The problem has been solved. Apparently, it was a problem raised when requesting the url of the images of some of the pages. I didn't notice this error because of a mistake of mine, at the end of the look_images function: the "res.raise_for_status()" should have been "response.raise_for_status()", since "response" was the variable that stored the request of the image url. When corrected that, I noticed that on the second and the last page of the pages list a request error was being raised: from this sites were the files that didn't download properly, due to an error apparently related to some port and firewall issues. This is the code now, properly functioning and also cleaner than the first:
#! python3
import os, requests, bs4, random, shelve, shutil
def create_folder():
print('Comprobando pelusitas y pulguitas...')
os.makedirs('Puppies', exist_ok=True)
def download_image_shutil(url, request_response):
local_filename = url.split('/')[-1]
with open(os.path.join('Puppies', local_filename), 'wb') as f:
shutil.copyfileobj(request_response.raw, f, [False])
return local_filename
def create_saves(saves_list):
if os.path.isfile('C:\\Users\\usuario\\Documents\\santi\\saves.dat') == False:
page_files = shelve.open('saves')
page_files['saves'] = saves_list
page_files.close()
def get_random_url(web_object, web_object_number):
while True:
try:
random_number = random.randint(0, web_object_number)
url_variable = web_object[random_number].get('src')
if not '.jpg' in str(url_variable):
continue
elif str(url_variable) in open('saves.dat', encoding='Latin-1').read():
continue
print('Finish')
print(url_variable)
return url_variable
break
except IndexError:
print('Algo salió mal: reanundando búsqueda...')
continue
def look_images(pages_list, saves_list):
for i in pages_list:
res = requests.get(i)
res.raise_for_status()
soup = bs4.BeautifulSoup(res.text, "html.parser")
object = soup.select('img')
object_number = len(object)
print('\nSe encontraron {} cachorritos potenciales...'.format(int(object_number)))
print('\nEvaluando colmillitos y patitas...')
page_files = shelve.open('saves')
image_url = get_random_url(object, object_number)
print('\nSe encontraron vauitos...')
print('\nAdoptando cachorrito...')
if str(image_url).endswith('.jpg 2x'):
image_url = str(image_url.replace(' ', '')[:-2])
if not str(image_url).startswith('https://'):
image_url = 'https://' + str(image_url)
response = requests.get(image_url, stream=True)
response.raise_for_status()
saves_list.append(image_url)
download_image_shutil(image_url, response)

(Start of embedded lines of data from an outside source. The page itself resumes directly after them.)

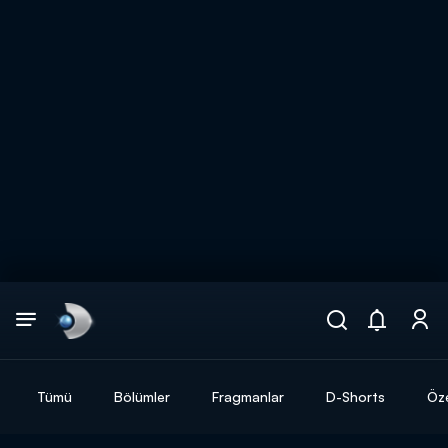
Arama
muhteşem ikili
ARAMA SONUÇLARI
Tümü
Bölümler
Fragmanlar
D-Shorts
Öze
DİĞER SONUÇLAR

print('¡Cachorrito adoptado!')
page_files[image_url] = page_files
page_files.close()
def get_page():
page = ['https://pixabay.com/es/photos/puppy/',
'https://www.petsworld.in/blog/cute-pictures-of-puppies-and-kittens-together.html',
'https://pixabay.com/es/photos/bear%20cubs/',
'https://pixabay.com/es/photos/?q=cute+little+animals&hp=&image_type=photo&order=popular&cat=',
'https://pixabay.com/es/photos/?q=baby+cows&hp=&image_type=photo&order=popular&cat=',
'https://www.boredpanda.com/cute-baby-animals/']
alr_dow = []
create_folder()
create_saves(alr_dow)
look_images(page, alr_dow)
get_page()
I converted some variables to strings (with the str(x) function) because if not an error saying: NoneType is not iterable appeared on the variables. I didn't understand where that came from; if someone could tell me, would be nice.
I express my gratitude towards bruno desthuilliers, who advised me well and had the patience to do so.